Ganzhou (贛州) in southern Jiangxi (江西) is known as “The Kingdom of Rare Earth“.  It is also a place where the government has tried to cut production and curb illegal mining in recent years.  A useful rule in China is that you can tell what the most pressing issues are in any locality by looking at Communist party slogans.  The one in the picture above reads (approximately) “Illegal rare earth miners are destroyers of our children’s future”.  Another one, of which I was unable to take a picture, read “Illegal rare earth mining will result in immediate torching of all excavation equipment.”

Our first morning in Ganzhou, we drove up to a mountaintop mine that had been repurposed into a landfill.

I'm not sure how smart it is to locate a landfill at an elevation higher than most water sources

Unlike the artisanal mines we saw in northern Guangdong,  this was large-scale and had some formal facilities.

Although this mine was officially closed down, we saw some signs of activity.

Freshly opened bag of "草酸" (oxalic acid)

seemingly active processing pool

open, unprocessed drainage ditch

What we saw next in Wenfeng, Shipai Village (文峰,石排村)was on yet another scale – tens of square kilometers, previously forested hills, had been transformed into an eroded, unearthly wasteland.

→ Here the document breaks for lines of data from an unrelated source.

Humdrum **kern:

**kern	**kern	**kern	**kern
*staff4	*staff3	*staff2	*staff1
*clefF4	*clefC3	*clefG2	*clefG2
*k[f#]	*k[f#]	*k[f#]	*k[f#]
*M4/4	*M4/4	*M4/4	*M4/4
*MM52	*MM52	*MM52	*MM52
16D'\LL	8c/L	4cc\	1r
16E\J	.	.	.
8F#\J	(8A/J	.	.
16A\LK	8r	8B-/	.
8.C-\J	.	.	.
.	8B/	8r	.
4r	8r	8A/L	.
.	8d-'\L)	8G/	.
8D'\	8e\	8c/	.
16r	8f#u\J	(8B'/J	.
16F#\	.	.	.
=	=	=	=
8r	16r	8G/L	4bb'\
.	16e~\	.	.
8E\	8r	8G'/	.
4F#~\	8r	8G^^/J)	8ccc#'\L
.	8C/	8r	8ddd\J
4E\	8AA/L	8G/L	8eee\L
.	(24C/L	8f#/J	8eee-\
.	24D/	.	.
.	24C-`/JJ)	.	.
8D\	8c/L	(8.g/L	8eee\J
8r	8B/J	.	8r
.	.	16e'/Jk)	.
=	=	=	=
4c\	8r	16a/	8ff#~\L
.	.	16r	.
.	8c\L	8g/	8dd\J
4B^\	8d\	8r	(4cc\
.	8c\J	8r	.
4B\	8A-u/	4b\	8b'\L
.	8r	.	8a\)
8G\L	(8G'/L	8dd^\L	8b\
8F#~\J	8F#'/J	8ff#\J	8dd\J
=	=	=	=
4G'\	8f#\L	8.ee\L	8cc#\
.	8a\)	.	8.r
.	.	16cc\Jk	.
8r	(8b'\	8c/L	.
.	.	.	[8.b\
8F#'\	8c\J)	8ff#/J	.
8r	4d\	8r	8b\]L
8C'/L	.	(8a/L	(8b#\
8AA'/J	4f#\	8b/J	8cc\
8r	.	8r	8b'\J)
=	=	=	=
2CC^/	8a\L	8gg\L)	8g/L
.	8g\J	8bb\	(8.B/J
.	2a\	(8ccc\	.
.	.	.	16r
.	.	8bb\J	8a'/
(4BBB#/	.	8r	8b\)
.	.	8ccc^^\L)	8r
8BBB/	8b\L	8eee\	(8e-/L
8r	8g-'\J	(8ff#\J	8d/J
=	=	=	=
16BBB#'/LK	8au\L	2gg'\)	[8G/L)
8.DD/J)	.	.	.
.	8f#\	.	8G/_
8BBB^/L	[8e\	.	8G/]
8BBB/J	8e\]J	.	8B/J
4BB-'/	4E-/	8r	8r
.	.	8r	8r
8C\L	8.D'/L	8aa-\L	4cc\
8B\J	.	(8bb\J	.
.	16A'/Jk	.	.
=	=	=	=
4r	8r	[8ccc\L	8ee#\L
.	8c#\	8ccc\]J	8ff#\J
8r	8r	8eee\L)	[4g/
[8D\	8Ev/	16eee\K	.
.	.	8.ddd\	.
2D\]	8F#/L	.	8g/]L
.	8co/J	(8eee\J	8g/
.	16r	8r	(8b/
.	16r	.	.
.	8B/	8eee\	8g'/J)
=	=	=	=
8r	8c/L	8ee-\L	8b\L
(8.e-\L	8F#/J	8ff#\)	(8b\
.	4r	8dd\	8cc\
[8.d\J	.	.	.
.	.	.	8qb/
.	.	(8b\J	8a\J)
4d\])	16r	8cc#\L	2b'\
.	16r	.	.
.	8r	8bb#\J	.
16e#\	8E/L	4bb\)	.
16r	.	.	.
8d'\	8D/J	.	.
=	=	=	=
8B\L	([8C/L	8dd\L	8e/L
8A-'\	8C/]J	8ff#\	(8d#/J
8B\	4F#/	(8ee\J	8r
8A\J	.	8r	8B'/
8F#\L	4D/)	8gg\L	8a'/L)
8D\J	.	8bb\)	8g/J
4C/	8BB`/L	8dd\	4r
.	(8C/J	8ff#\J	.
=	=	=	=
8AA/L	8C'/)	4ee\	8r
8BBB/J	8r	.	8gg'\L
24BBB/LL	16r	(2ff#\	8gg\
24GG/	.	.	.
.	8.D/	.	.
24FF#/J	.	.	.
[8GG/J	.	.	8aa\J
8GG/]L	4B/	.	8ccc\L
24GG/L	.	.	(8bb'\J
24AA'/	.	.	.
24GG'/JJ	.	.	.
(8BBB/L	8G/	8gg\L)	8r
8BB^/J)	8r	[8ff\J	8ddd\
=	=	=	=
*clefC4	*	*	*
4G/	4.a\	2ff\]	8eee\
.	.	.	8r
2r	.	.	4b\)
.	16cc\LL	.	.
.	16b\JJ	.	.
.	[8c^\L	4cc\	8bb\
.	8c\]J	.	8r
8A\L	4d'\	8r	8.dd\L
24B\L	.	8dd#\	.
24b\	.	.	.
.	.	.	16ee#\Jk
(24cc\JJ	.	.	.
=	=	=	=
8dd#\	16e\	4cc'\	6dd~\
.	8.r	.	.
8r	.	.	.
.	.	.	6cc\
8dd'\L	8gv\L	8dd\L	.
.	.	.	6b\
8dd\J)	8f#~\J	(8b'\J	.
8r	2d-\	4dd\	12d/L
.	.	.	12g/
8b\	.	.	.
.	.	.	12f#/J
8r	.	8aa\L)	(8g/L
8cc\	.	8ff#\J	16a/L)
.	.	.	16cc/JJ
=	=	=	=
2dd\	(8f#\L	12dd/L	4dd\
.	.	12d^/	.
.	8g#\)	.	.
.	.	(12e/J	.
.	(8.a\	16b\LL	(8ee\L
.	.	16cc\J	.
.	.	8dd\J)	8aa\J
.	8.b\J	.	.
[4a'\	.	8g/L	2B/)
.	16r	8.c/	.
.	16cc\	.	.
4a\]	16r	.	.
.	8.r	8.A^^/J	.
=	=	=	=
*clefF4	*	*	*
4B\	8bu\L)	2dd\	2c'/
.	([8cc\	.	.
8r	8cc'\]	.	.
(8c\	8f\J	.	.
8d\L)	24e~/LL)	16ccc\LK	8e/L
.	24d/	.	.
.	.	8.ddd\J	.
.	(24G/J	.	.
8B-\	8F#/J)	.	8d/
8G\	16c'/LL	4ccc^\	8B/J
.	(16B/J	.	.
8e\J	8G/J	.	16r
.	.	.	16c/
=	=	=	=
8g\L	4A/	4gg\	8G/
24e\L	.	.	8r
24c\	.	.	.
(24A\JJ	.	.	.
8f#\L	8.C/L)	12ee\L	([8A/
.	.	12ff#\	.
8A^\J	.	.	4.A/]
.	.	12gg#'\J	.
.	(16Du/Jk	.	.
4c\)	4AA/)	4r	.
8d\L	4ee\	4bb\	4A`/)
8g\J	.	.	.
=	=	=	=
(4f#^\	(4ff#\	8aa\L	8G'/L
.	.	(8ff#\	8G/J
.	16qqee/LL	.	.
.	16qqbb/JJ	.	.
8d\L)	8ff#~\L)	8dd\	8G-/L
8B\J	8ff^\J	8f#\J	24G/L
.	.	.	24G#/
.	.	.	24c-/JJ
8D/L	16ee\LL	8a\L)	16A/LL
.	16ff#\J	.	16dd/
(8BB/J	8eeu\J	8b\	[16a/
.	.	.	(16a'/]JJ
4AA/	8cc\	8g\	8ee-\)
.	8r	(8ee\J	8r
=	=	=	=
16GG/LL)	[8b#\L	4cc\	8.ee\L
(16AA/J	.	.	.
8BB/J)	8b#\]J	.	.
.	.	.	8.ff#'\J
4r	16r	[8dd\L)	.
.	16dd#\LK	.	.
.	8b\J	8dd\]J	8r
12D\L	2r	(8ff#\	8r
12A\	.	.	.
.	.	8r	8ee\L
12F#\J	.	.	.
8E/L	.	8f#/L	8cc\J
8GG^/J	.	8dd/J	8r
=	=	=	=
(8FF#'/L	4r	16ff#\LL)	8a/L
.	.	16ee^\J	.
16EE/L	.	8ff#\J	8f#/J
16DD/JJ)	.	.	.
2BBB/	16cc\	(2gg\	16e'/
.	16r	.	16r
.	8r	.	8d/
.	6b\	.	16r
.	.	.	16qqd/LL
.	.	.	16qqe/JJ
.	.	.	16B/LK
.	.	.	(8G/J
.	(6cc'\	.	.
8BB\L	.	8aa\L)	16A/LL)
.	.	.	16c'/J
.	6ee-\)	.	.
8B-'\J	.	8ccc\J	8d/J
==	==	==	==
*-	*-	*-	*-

to give you some idea of scale, look at the two people standing in the foreground

I call this one "the waffle"

These are landscapes created by poor planning, greed, and consumption.  Our demand for cheap electronics and “clean” energy is the latest driver of misery in our long history of trading the lives and environment of people in faraway places for our material comfort and convenience.

What can be done with this hell on earth?  The soil and water are toxic.  If left alone, these toxins will diffuse into nearby environments and the biosphere-at-large.  Far more money will need to be spent rehabilitating this area than was earned by plundering it.  But the plunderers long ago sent their booty into overseas investments, leaving the unprivileged masses to wallow in a noxious stew.  This same pattern has repeated itself countless times, at scales large and small, in China and other developing countries around the world.  It appears that capitalists are often the greatest looters of all.  Would Ayn Rand see the irony?